Karena sudah terbiasa dengan kebisingan yang ditimbulkan akibat perkumpulan para lelaki itu, Zalva dengan tenang kembali tertidur setelah beberapa saat setengah terbangun. Layaknya dinyanyikan nina bobo, Zalva tidur hingga matahari meninggi.

***

Mata Zalva terbuka tepat ketika ponselnya berdering kembali, entah untuk keberapa kalinya. Bukan alarm, itu panggilan entah dari siapa Zalva malas menjawabnya hingga hanya berakhir di reject. Tapi karena terus mengganggu tidurnya, panggilan itu akhirnya mendapat jawaban.

"Hmmm, halo! Siapa?" jawab Zalva sambil masih tetap memejamkan matanya.

"Bangun dong, Zal! Gue tungguin lo turun dari tadi, tapi masih nggak nongol juga," seketika Zalva membuka matanya lebar-lebar. Itu Ditto. Dia disini, di rumah Zalva.
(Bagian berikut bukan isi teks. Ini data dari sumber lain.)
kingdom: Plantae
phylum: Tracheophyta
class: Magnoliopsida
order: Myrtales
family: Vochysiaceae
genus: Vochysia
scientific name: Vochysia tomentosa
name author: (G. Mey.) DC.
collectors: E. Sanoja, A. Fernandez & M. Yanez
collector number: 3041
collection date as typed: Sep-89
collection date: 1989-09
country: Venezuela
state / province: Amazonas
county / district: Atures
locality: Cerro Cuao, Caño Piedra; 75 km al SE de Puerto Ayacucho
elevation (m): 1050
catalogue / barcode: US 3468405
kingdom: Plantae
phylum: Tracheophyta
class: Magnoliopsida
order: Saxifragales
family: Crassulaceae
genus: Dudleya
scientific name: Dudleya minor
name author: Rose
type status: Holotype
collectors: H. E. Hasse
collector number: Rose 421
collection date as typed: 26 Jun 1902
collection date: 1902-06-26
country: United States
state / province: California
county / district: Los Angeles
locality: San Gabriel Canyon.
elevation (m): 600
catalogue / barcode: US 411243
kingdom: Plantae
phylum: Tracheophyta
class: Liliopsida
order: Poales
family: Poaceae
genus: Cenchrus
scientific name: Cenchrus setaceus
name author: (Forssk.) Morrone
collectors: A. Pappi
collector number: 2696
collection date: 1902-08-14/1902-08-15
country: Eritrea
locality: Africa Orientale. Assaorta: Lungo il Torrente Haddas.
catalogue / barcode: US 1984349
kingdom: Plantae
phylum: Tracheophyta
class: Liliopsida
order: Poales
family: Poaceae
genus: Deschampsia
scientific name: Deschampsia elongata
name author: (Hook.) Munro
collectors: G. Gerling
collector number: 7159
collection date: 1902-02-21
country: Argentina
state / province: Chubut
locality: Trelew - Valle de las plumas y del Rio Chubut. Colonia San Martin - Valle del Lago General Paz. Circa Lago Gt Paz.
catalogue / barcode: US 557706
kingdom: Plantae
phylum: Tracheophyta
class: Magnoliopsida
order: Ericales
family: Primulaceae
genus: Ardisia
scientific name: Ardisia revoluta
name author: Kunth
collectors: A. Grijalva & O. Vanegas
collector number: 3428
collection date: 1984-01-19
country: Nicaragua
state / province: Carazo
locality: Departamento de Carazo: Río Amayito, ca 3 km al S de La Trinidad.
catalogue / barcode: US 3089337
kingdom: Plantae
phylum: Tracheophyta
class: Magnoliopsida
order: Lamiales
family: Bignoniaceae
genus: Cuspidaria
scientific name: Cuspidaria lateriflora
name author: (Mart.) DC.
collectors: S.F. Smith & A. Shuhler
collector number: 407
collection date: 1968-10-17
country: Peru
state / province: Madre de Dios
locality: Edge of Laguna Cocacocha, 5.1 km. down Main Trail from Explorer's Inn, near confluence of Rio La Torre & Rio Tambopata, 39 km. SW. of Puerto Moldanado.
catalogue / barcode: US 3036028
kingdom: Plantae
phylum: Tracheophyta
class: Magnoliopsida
"Lo ganggu gue tidur tau nggak sih!" setelah sempat panik sebentar, Zalva berhasil merusak pendengaran Ditto diseberang sana karena bentakannya yang tidak bisa dibilang lembut.

"Zal, gue masih bisa denger kok, nggak perlu teriak," Ditto menahan nafasnya sebentar, kaget dengan teriakan Zalva yang tiba-tiba, lalu menjawab dengan halus.

"Salah lo sendiri!" Zalva mematikan sambungan telepon. Mencak-mencak kesal, kemudian kembali menarik selimut tinggi-tinggi.

Mungkin karena emosinya yang berhasil mendidihkan aliran darah di seluruh tubuhnya, Zalva tidak bisa kembali tertidur. Ia memilih melangkahkan kakinya ke kamar mandi, lalu melakukan rutinitas paginya.

Seperti biasa, Zalva keluar kamar dengan masker berwarna abu-abu menutupi wajahnya. Ia berjalan menuju dapur, bagian dari rutinitasnya, meneguk segelas air putih dingin dilanjutkan menuangkan susu putih dingin.

Niat hati ingin mengusung gelas susu itu ke kamar, lalu berlanjut menonton drakor seharian penuh, malah gagal karena seseorang tiba-tiba mengambil gelas susu di tangan Zalva. Zalva yang mudah kaget pasti sudah terjengkang mengorbankan pantatnya kalau saja Ditto segera menahan lengannya, walau seolah bukan apa-apa, Ditto menolong Zalva sambil menegak habis susu yang tadi ia rebut.

"Lo!" bentak Zalva ketika berhasil menyeimbangkan diri.

"Apa?" tanya Ditto polos sambil mengembalikan gelas kosong ke tangan Zalva.

"Dateng tuh pake suara! Jangan diem-diem ngagetin orang! Kayak setan tau nggak!?"

"Yang kayak setan gue apa lo? Baju daster panjang, muka abu-abu, lo manusia?" tanya Ditto dengan tatapan menyelidik, seolah ia serius dengan ucapannya.

"Wah, udah bosen hidup nih orang!" gelegar tawa memenuhi dapur rumah Zalva. Ditto dipukuli habis-habisan, terpojok diantara kulkas dan kabinet. Namun bukannya kesakitan, Ditto malah tertawa terbahak seolah pukulan Zalva tak mengenai tubuhnya.